Masculin. Perdre le milieu Automatique traduire
с 7 по 20 Декабря
OMELCHENKO GALLERY
Староконюшенный пер., д.32
Москва
Le philosophe de l’art Hans Sedlmayr a écrit au XXe siècle le livre «La perte du milieu». Il y présente une version personnelle de ce qui est arrivé à l’art dans son évolution du Moyen Âge au modernisme. Et selon Sedlmayr, une catastrophe s’est produite : l’atténuation de tout ce qui est divin, le remplacement de Dieu par des idoles et des imitations.
Au cours du développement de la civilisation, la foi, y compris en nous-mêmes, s’est estompée. Au Moyen Âge, à la Renaissance, au baroque, le Temple, l’église, se trouvaient au centre du monde. Dans les temps modernes : musée et théâtre. Dans le plus récent – Entreprise industrielle, Bureau. Une personne perd son soutien à la structure significative de l’univers. Les perspectives gigantesques de significations concernant Dieu, donnant l’espoir d’une vie éternelle et donnant un sens à la vie terrestre, sont remplacées par un monde dans lequel il y a un trou au centre. Et ce trou est censé être recouvert par les fantômes du divertissement ou des affaires. Et l’homme se tient nu, perdu, seul dans un Univers vide.
Je pense que l’art de Tanya Strelbitskaya dépeint cette tragédie dans ses images avec une âme et des articulations disloquées. Et ses personnages principaux sont des représentants du sexe fort, qui peuvent en fait s’avérer très faibles.
Après la Seconde Guerre mondiale, il est devenu évident que la civilisation machiste masculine a subi une défaite écrasante dans la crise la plus profonde de l’humanisme en tant que tel. Les tentatives de restauration sont aujourd’hui vouées à l’échec. Après la fin de la Seconde Guerre mondiale, des artistes sont apparus sur un front puissant en Europe, niant tout canon et toute beauté dans l’art.

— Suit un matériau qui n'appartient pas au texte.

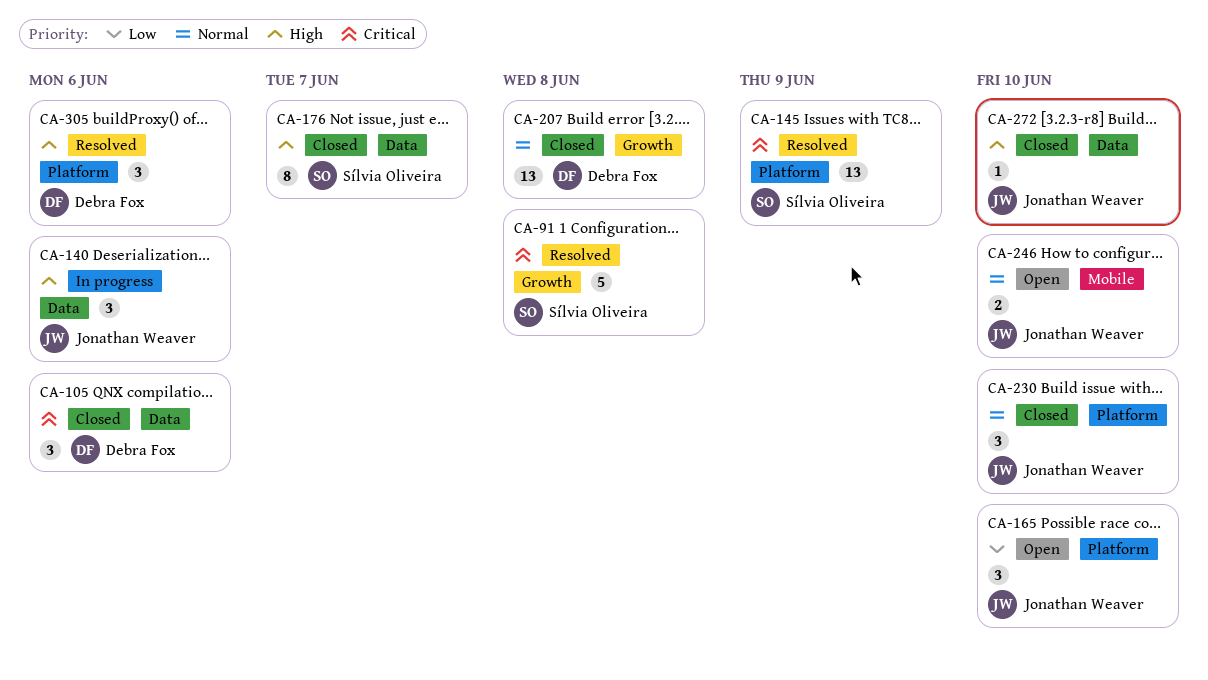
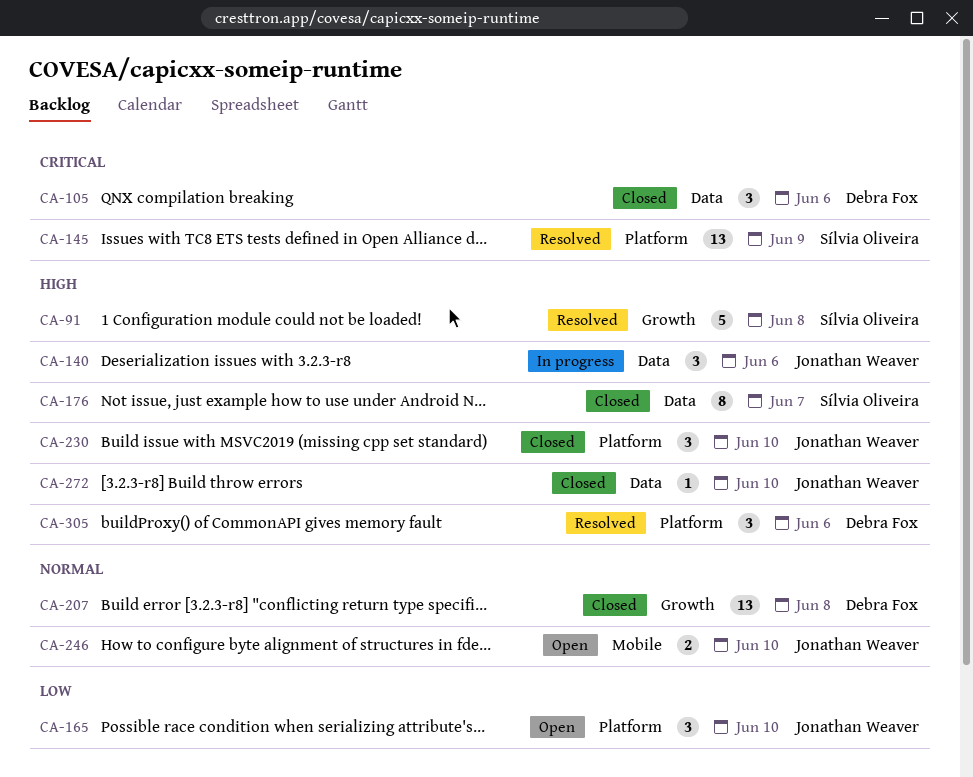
CA-91, priority: Critical -> High
CA-230, priority: Normal -> High

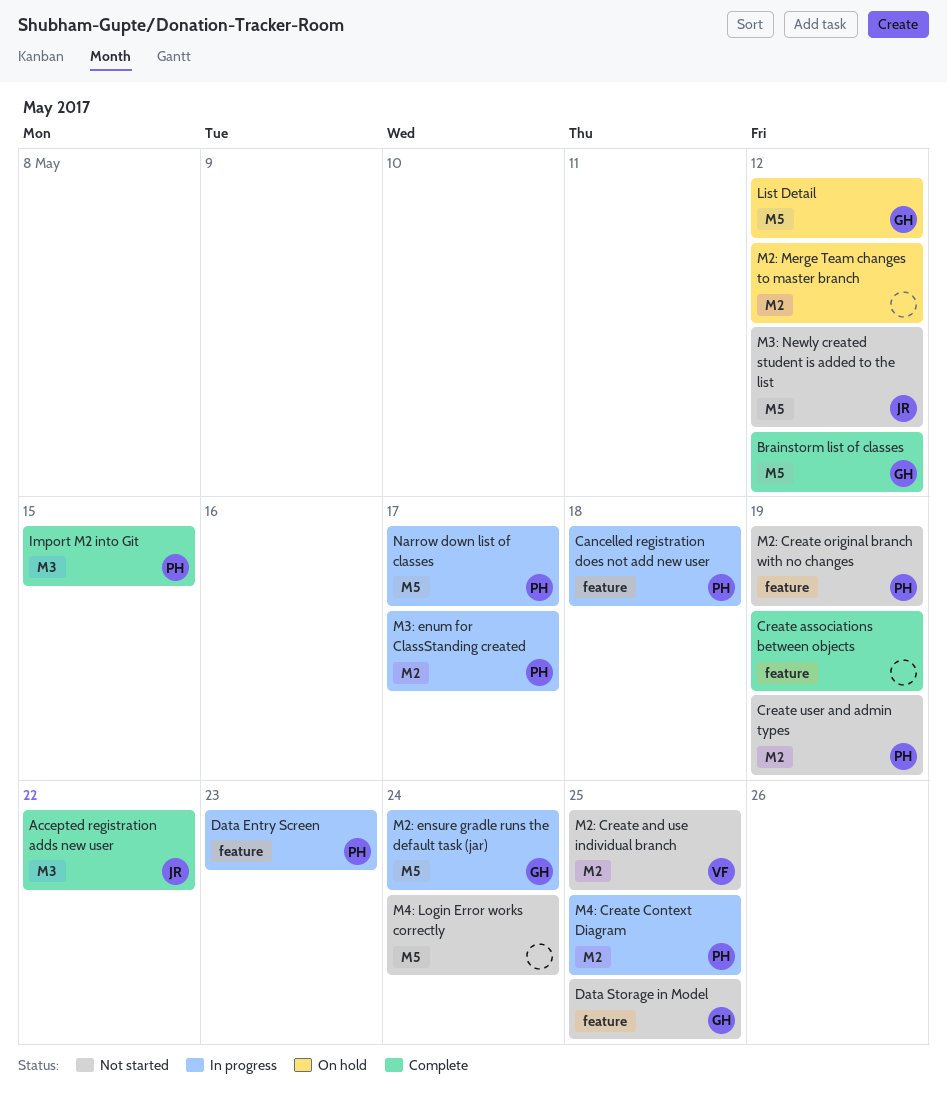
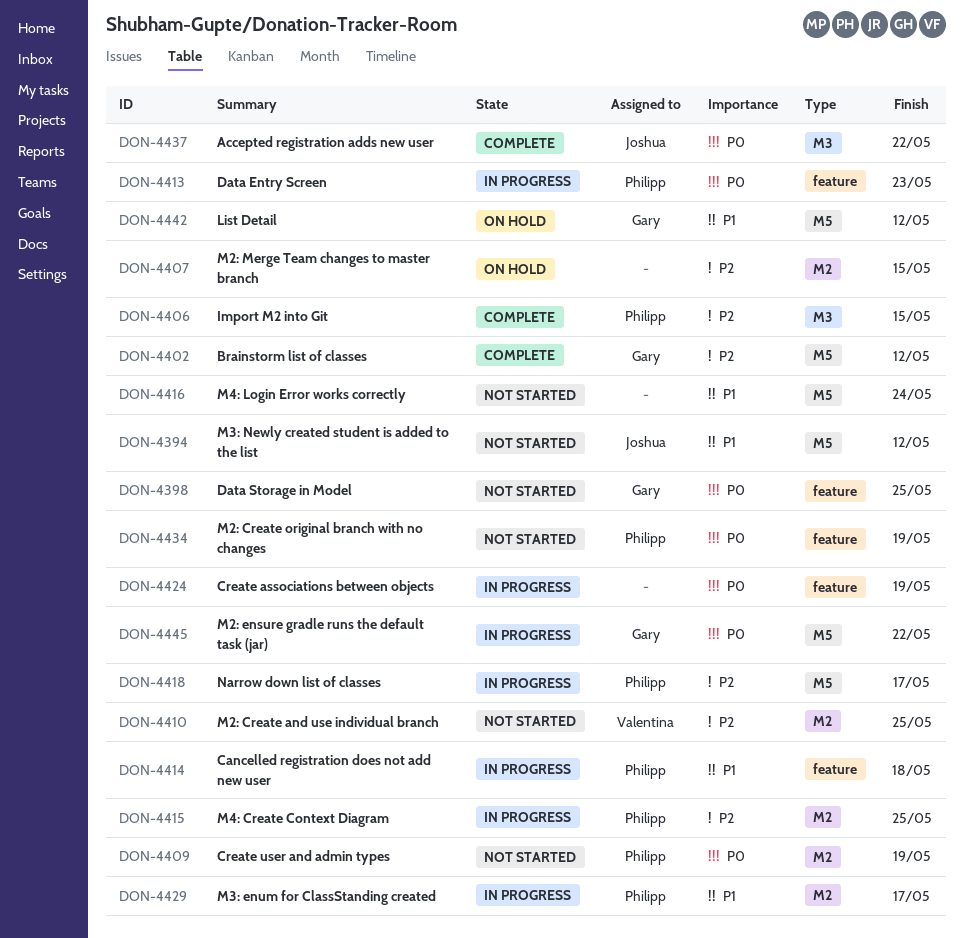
Create associations between objects, status: Complete -> In progress
M2: ensure gradle runs the default task (jar), due: May 24 -> May 22
M2: Merge Team changes to master branch, due: May 12 -> May 15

L’auto-humiliation, littéralement - piétiner la terre, détruire une belle image - telles sont les méthodes de traitement des blessures saignantes causées par la guerre. La réaction aux atrocités du nazisme a été l’humiliation et l’autodérision de l’art, la relégation de l’artiste au rôle de victime plutôt que de génie. Michel Tapie, Jean Dubuffet, Vols, Fautrier et l’association internationale CoBrA sont devenus les fondateurs des styles Art Brut, Tachisme et Informel. Les artistes se sont montrés adeptes du «matérialisme» - une peinture brute réalisée comme à la spatule sur du plâtre. Dans ce tableau, l’essentiel était la pâte elle-même, la terre de substance. Il suintait du sang, d’étranges mutants en étaient nés, soit des monstres, soit des humains. Ils se tordaient et souffraient. Les blessures de guerre et les traumatismes mentaux devaient être surmontés par un geste artistique honnête.

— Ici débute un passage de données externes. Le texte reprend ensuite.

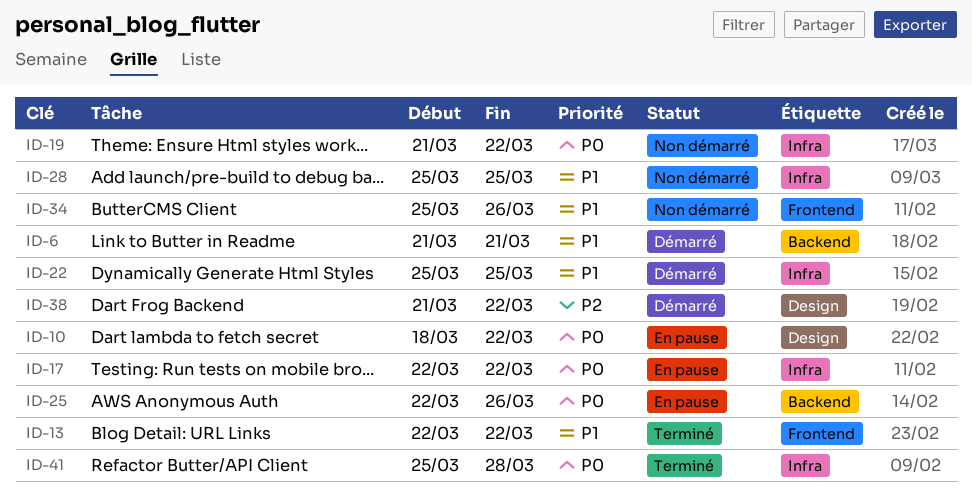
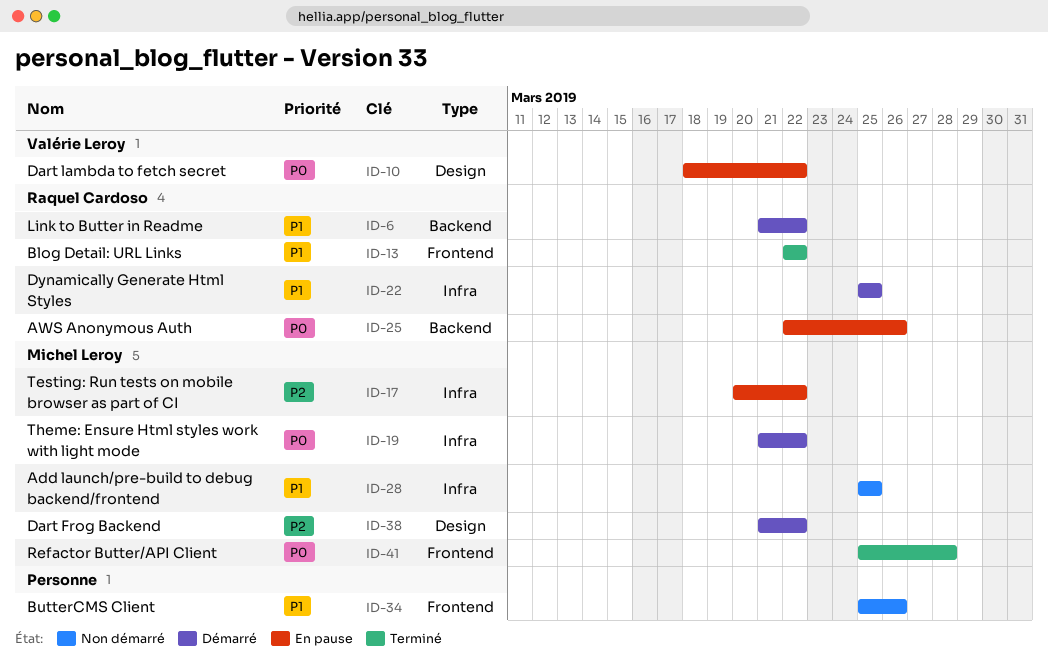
ID-6, due: Mar 21 -> Mar 22
ID-17, priority: P0 -> P2
ID-17, start: Mar 22 -> Mar 20
ID-19, status: Non démarré -> Démarré
ID-41, label: Infra -> Frontend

L’artiste unique, le gourou de l’art non officiel d’aujourd’hui, Tanya Strelbitskaya, a pris sur elle la croix et la responsabilité de souffrir à nouveau de toutes les crampes et de toutes les douleurs de l’Art Brut. Contrairement au brillant porteur de l’idée du punk brut, Basquiat, Strelbitskaya a projeté cette méthode non pas sur une biographie spécifique, mais sur le genre masculin dans son ensemble. Leaders, guerriers, leaders… Sur ses toiles, ils pleurent et souffrent. Leurs corps sont disloqués, leurs postures sont brisées. La surface rugueuse du tableau façonne leurs personnages comme un relief, rendant leurs visages semblables aux masques de scène d’Œdipe, Tirésias, Achille ou Pierrot de la comediadell’arte. La civilisation masculine de Strelbitskaya n’est pas du tout composée de dirigeants, mais d’enfants victimes d’un monde cruel. Ils nécessitent protection et attention. Et le renouveau de l’esthétique «sale» de l’Art Brut devient une thérapie unique, selon les principes du contraste – faisant appel à la tendresse, à la compassion, à l’amour.

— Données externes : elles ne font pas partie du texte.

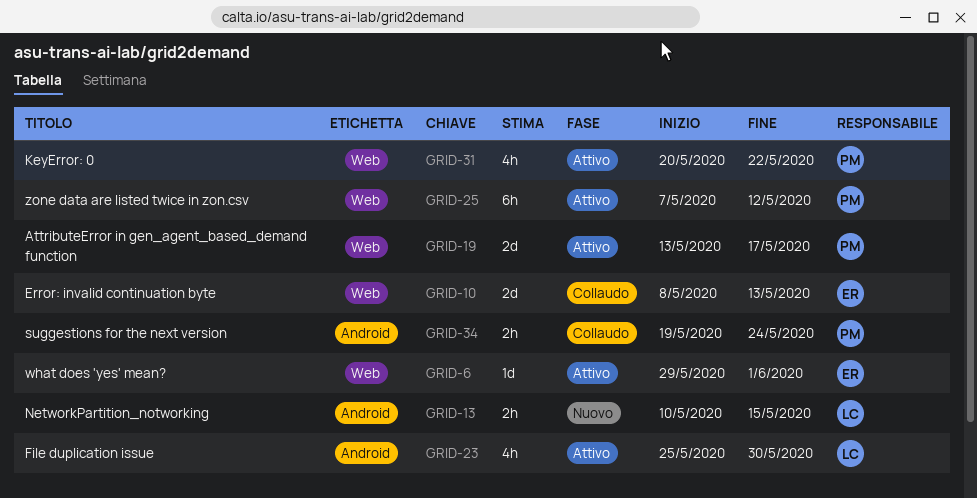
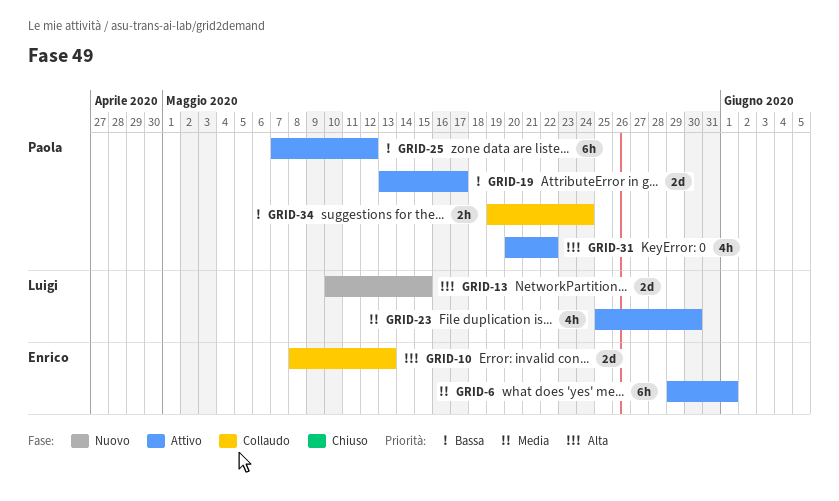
GRID-6, estimate: 1d -> 6h
GRID-13, estimate: 2h -> 2d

L’un des portraits de l’exposition est dédié au réalisateur Roman Viktyuk. Roman Viktyuk était un mentor, un ami et un modèle d’honneur et de vérité en matière de créativité pour Tanya Strelbitskaya. Il savait de manière unique exposer l’anatomie de l’âme, en utilisant tous les styles violents et brutaux de l’art théâtral, du drame brechtien au cabaret guignol. Viktyuk a réussi à démystifier le mythe du héros sans crainte ni reproche, à révéler cette chose cachée et sans défense qui détermine l’essence, le noyau du caractère. La série d’images semble incarner cette essence réfléchie et anti-héroïque de la poétique de Strelbitskaya, influencée par l’expressionnisme, l’art brut et la méthode d’anatomie de l’âme du théâtre Viktyuk.